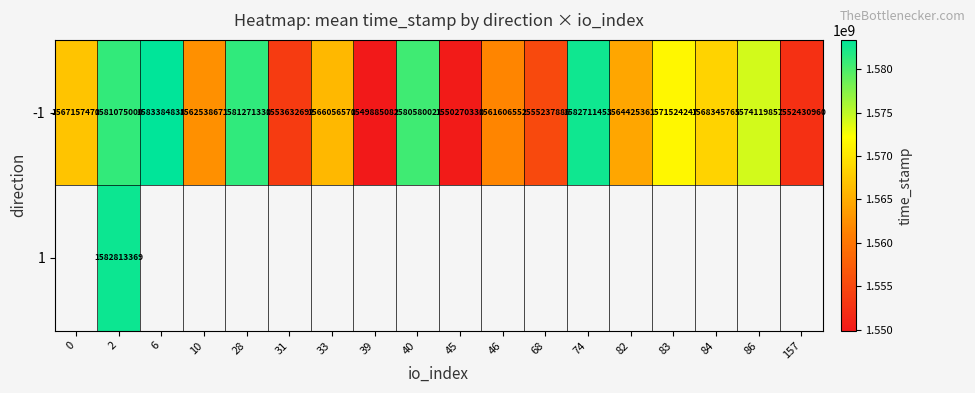

What is the difference between the maximum and second lowest values in the -1 series?

33114508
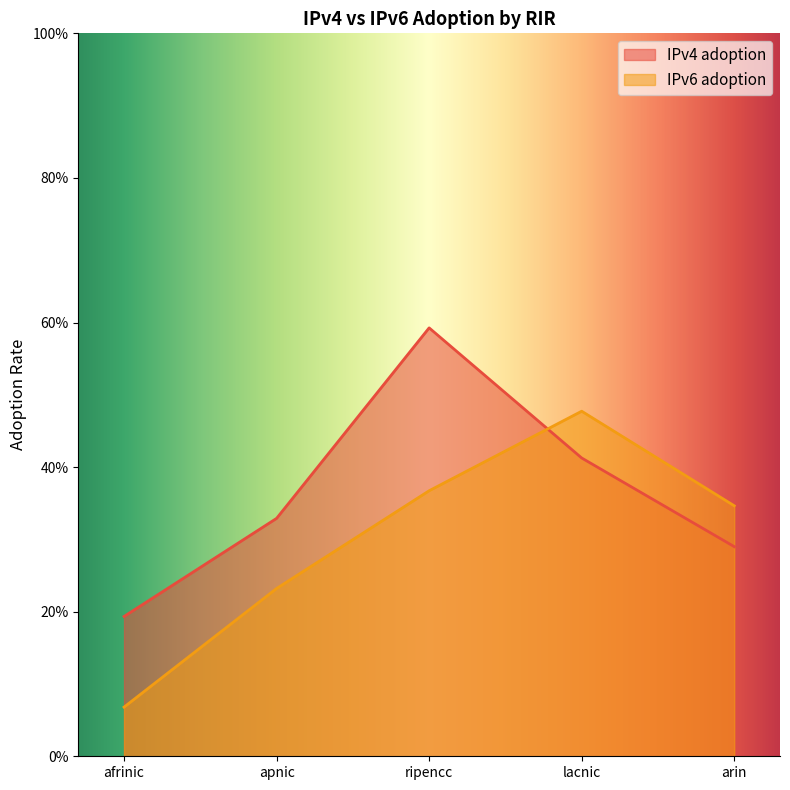

What is the maximum value shown in the chart?

0.6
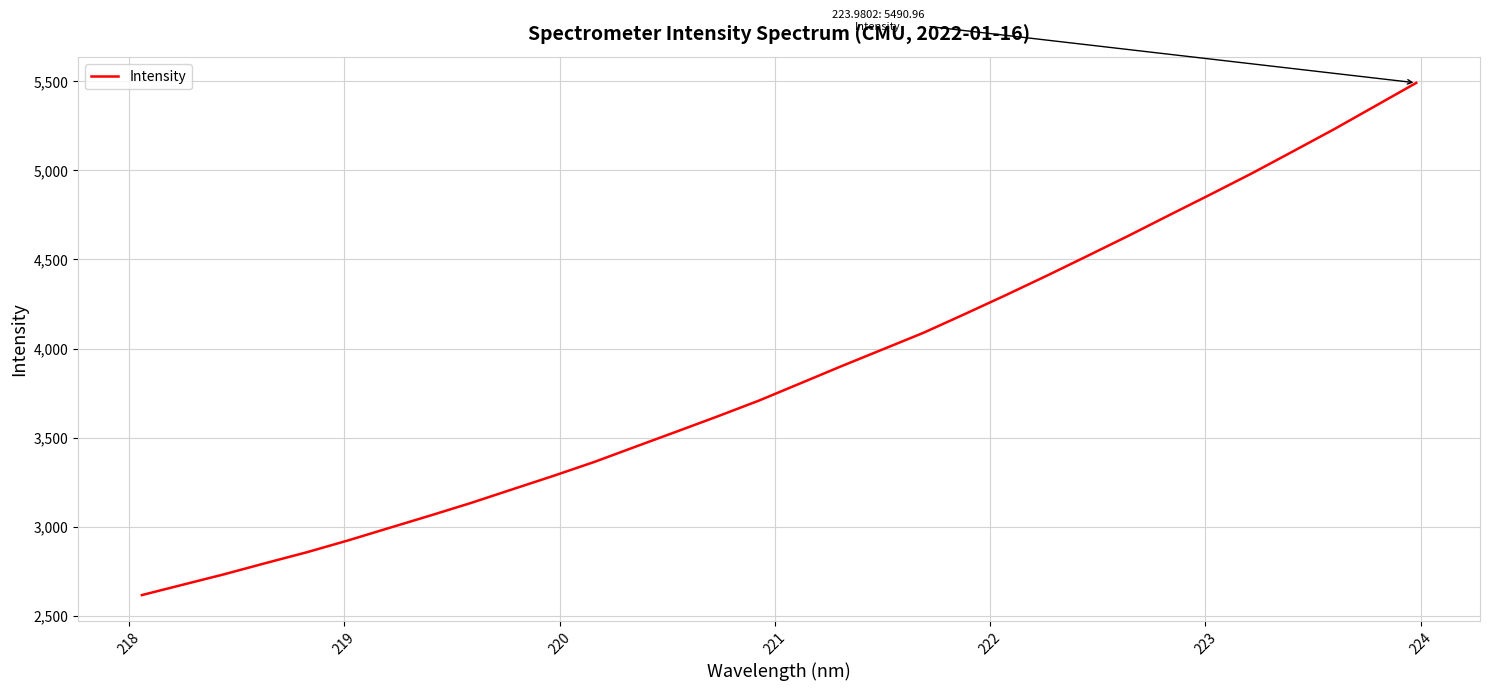

Reading left to right, list all the values displayed in this chart.

2616.7	2675.2	2733.5	2795.8	2856.6	2922.7	2992.8	3062.5	3133.8	3209.8	3285.5	3364.1	3449.5	3534.4	3620.0	3708.1	3804.1	3900.5	3994.3	4088.2	4192.8	4299.1	4408.4	4520.5	4633.8	4750.5	4866.1	4983.7	5106.9	5231.0	5360.9	5491.0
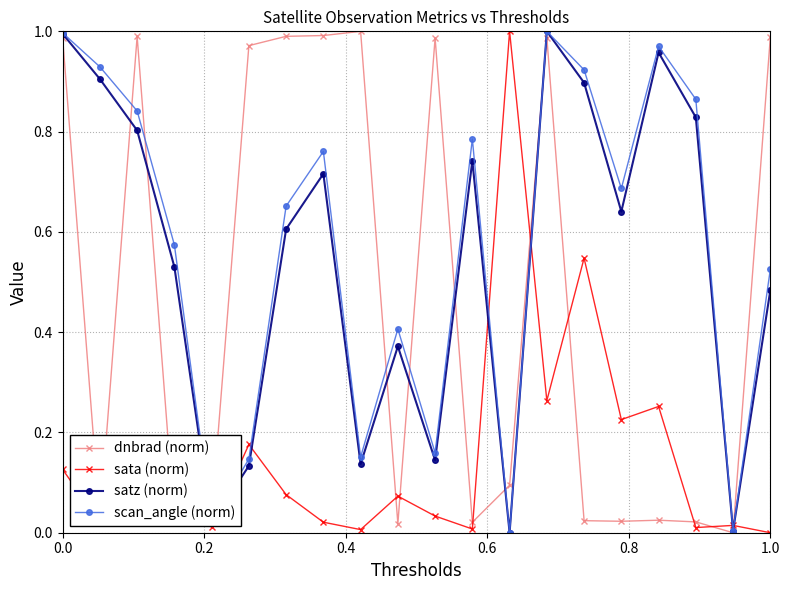

True or false: scan_angle (norm) and sata (norm) cross at least once.

True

TASK REQUIREMENTS> Extract each line of the records above that contains the word "maximum". Letter case must match.

ANSWER TO THIS TASK>
What is the difference between the maximum and second lowest values in the -1 series?
What is the maximum value shown in the chart?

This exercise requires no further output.